Charles came home one-third of the way through Secrets in Suburbia and told me when it was over that what he’d seen made no sense — and I assured him that it didn’t make any more sense to me even though I’d seen the film all the way through. It seemed through much of the running time as if Romáy had been attempting to crowd all the Lifetime clichés he could think of into one script, and about the only even remotely creative thing he did was in his casting of Joe Williamson as Phil. Instead of the drop-dead gorgeous type that usually portrays a Lifetime male villain, he cast a stocky guy of medium height and tousled hair, reasonably nice-looking but hardly irresistibly attractive, the sort of actor that generally gets cast on Lifetime as the understanding husband who helps his wife fend off the maleficent attractions of the hot-looking stalker or psycho who’s after her for nefarious reasons.

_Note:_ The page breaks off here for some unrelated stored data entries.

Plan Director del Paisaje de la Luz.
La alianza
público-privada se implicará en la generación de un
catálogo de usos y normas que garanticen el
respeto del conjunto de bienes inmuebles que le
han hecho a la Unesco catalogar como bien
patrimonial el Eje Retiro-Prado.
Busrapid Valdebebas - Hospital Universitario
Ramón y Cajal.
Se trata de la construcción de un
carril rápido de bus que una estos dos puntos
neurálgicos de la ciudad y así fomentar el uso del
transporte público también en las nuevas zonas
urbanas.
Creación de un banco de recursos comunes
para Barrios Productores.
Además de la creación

Other than that, and some bizarre touches like the quartet of four cellos that entertains at Scarlet’s party and the use of the fast theme of Rossini’s The Barber of Seville overture (Charles once heard the overture and asked, “Is this the overture to The Barber of Seville, the overture to Aureliano in Palmira or the overture to Elisabetta, Regina d’Inghilterra?” — the joke being that Rossini used the same piece as the overture to all three of those operas) as running gags — it’s established that Gloria herself was an amateur cellist and was good enough to pursue it professionally but gave it up when she married Phil (and there’s a nice scene that shows her frantically playing her cello when she returns home after killing Kim and waits for the police to show up and interrogate her), Secrets in Suburbia is just a typical Lifetime movie, and not an especially good one at that: other Lifetime writers and directors, notably Christine Conradt, have got considerably more out of these familiar situations than Romay did.